The MIGreenPower program offers eligible electric customers several ways to support clean energy voluntarily. Customers can choose to use any percentage of clean energy, but the city of Dearborn decided to commit fully.
“Customers can help the environment by adopting renewables without having to do anything at home or their businesses,” DTE Energy Director of Renewable Solutions Knox Cameron said. “By 2026, the city of Dearborn can proudly claim that they will be 100% renewable… without adjusting anything to their operations, their buildings.”
Hammoud says he signed his personal home up for the program to use more clean energy, and proposed to city council for all city buildings to follow suit. City council passed the change and Hammoud says Dearborn taxpayers will see the positive financial effects.
“Our city budget has been constrained, and so we’re trying to find savings anywhere we can rather than raising taxes,” he said.
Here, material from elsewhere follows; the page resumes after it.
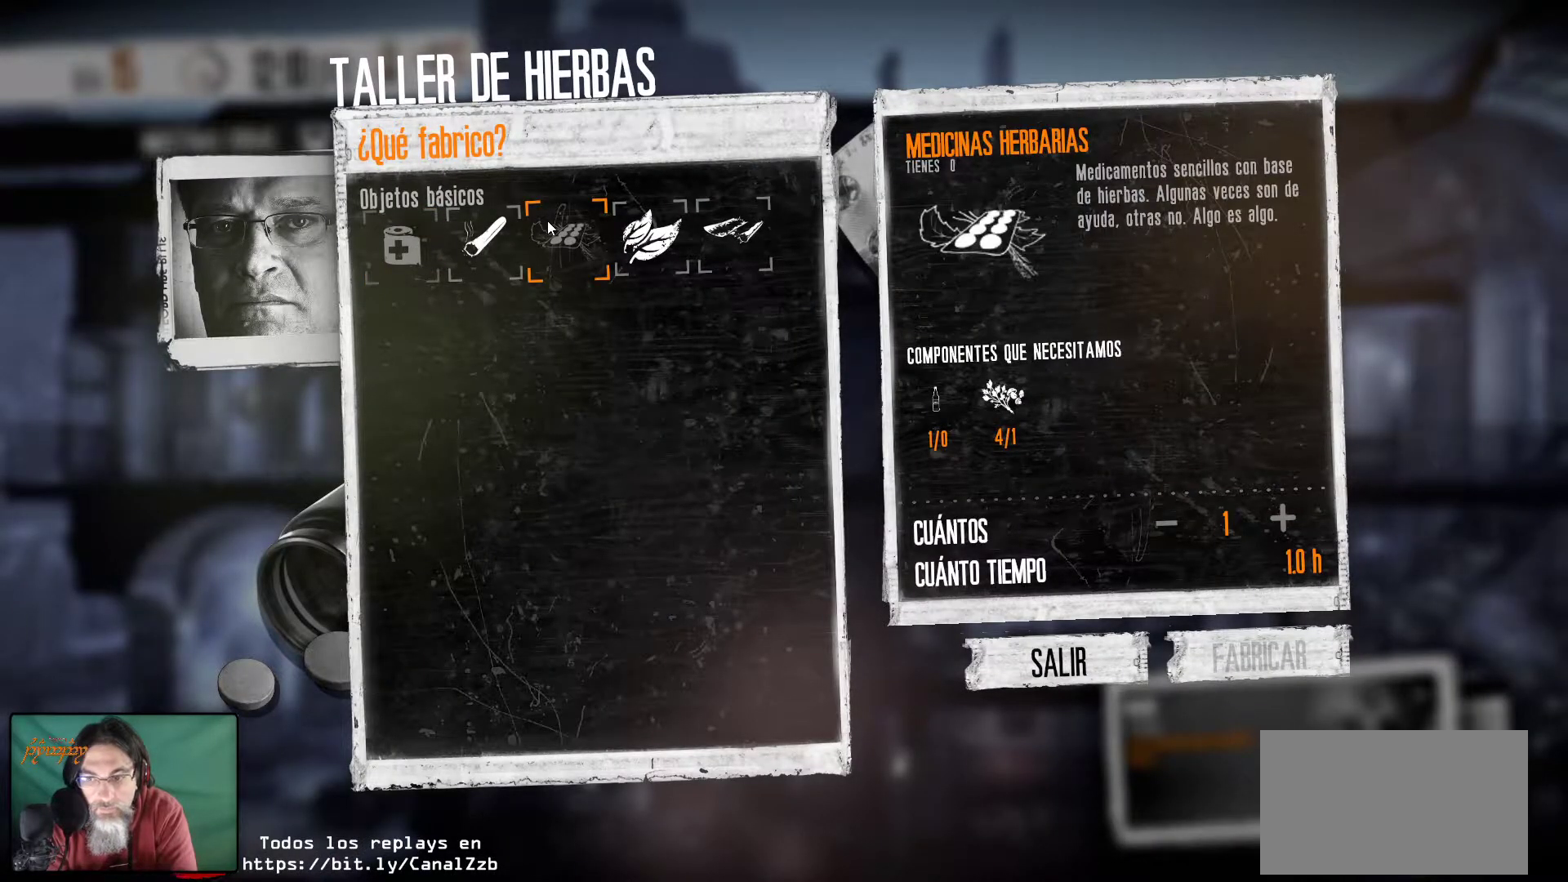
{"keys": [], "mouse": [], "mouse_move": "still", "events": []}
He expects the 20-year commitment with DTE Energy will save taxpayers approximately $200,000 per year. That money can then be used for other top priorities for the city, including the Warren Avenue project.
“We’re going to need engineers for that and we need to be competitive because our salaries for that are just not it,” Hammoud said.
Dearborn business owners on Warren Avenue say they welcome the dedication to expanding and improving Warren Avenue and applaud the city for trying to save taxpayer dollars.